#### EXTRACTED MATERIAL

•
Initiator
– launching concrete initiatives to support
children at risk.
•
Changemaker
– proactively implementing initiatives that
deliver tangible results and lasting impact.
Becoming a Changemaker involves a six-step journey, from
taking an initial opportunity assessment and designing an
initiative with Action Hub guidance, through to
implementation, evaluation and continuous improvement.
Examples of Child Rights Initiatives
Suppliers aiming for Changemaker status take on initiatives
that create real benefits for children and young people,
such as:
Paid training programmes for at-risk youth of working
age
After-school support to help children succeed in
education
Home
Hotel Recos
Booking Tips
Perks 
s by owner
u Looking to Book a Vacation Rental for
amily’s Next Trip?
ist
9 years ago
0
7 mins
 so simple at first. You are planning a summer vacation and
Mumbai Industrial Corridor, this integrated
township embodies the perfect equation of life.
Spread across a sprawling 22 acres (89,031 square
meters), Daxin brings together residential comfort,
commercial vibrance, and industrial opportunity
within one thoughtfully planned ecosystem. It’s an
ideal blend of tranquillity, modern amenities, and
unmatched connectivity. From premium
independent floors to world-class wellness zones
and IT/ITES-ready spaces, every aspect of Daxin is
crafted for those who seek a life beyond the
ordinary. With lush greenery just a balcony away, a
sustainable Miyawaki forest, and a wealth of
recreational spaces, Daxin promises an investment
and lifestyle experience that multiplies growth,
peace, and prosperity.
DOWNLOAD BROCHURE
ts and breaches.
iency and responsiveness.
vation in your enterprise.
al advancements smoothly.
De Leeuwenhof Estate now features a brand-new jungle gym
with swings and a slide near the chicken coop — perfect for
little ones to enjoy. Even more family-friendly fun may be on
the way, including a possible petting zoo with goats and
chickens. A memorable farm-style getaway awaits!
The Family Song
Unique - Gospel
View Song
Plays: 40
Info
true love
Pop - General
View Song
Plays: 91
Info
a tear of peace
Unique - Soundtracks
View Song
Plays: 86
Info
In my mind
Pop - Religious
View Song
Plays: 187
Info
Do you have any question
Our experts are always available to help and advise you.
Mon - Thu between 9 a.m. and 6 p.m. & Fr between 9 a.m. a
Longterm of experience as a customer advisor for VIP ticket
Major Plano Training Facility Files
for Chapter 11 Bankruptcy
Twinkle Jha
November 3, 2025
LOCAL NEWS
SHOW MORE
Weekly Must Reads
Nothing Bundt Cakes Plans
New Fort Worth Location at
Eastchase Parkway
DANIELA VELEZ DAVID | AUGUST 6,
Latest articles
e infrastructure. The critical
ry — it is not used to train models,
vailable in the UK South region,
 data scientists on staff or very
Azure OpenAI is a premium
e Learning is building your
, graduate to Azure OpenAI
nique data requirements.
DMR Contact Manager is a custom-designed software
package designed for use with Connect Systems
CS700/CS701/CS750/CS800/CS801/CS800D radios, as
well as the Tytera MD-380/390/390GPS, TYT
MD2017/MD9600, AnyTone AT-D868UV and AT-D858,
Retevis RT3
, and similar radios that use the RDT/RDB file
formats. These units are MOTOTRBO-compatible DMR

########

TASK
The full set of entries must be transcribed exactly.

YOUR SOLUTION
•
Initiator
– launching concrete initiatives to support
children at risk.
•
Changemaker
– proactively implementing initiatives that
deliver tangible results and lasting impact.
Becoming a Changemaker involves a six-step journey, from
taking an initial opportunity assessment and designing an
initiative with Action Hub guidance, through to
implementation, evaluation and continuous improvement.
Examples of Child Rights Initiatives
Suppliers aiming for Changemaker status take on initiatives
that create real benefits for children and young people,
such as:
Paid training programmes for at-risk youth of working
age
After-school support to help children succeed in
education
Home
Hotel Recos
Booking Tips
Perks 
s by owner
u Looking to Book a Vacation Rental for
amily’s Next Trip?
ist
9 years ago
0
7 mins
 so simple at first. You are planning a summer vacation and
Mumbai Industrial Corridor, this integrated
township embodies the perfect equation of life.
Spread across a sprawling 22 acres (89,031 square
meters), Daxin brings together residential comfort,
commercial vibrance, and industrial opportunity
within one thoughtfully planned ecosystem. It’s an
ideal blend of tranquillity, modern amenities, and
unmatched connectivity. From premium
independent floors to world-class wellness zones
and IT/ITES-ready spaces, every aspect of Daxin is
crafted for those who seek a life beyond the
ordinary. With lush greenery just a balcony away, a
sustainable Miyawaki forest, and a wealth of
recreational spaces, Daxin promises an investment
and lifestyle experience that multiplies growth,
peace, and prosperity.
DOWNLOAD BROCHURE
ts and breaches.
iency and responsiveness.
vation in your enterprise.
al advancements smoothly.
De Leeuwenhof Estate now features a brand-new jungle gym
with swings and a slide near the chicken coop — perfect for
little ones to enjoy. Even more family-friendly fun may be on
the way, including a possible petting zoo with goats and
chickens. A memorable farm-style getaway awaits!
The Family Song
Unique - Gospel
View Song
Plays: 40
Info
true love
Pop - General
View Song
Plays: 91
Info
a tear of peace
Unique - Soundtracks
View Song
Plays: 86
Info
In my mind
Pop - Religious
View Song
Plays: 187
Info
Do you have any question
Our experts are always available to help and advise you.
Mon - Thu between 9 a.m. and 6 p.m. & Fr between 9 a.m. a
Longterm of experience as a customer advisor for VIP ticket
Major Plano Training Facility Files
for Chapter 11 Bankruptcy
Twinkle Jha
November 3, 2025
LOCAL NEWS
SHOW MORE
Weekly Must Reads
Nothing Bundt Cakes Plans
New Fort Worth Location at
Eastchase Parkway
DANIELA VELEZ DAVID | AUGUST 6,
Latest articles
e infrastructure. The critical
ry — it is not used to train models,
vailable in the UK South region,
 data scientists on staff or very
Azure OpenAI is a premium
e Learning is building your
, graduate to Azure OpenAI
nique data requirements.
DMR Contact Manager is a custom-designed software
package designed for use with Connect Systems
CS700/CS701/CS750/CS800/CS801/CS800D radios, as
well as the Tytera MD-380/390/390GPS, TYT
MD2017/MD9600, AnyTone AT-D868UV and AT-D858,
Retevis RT3
, and similar radios that use the RDT/RDB file
formats. These units are MOTOTRBO-compatible DMR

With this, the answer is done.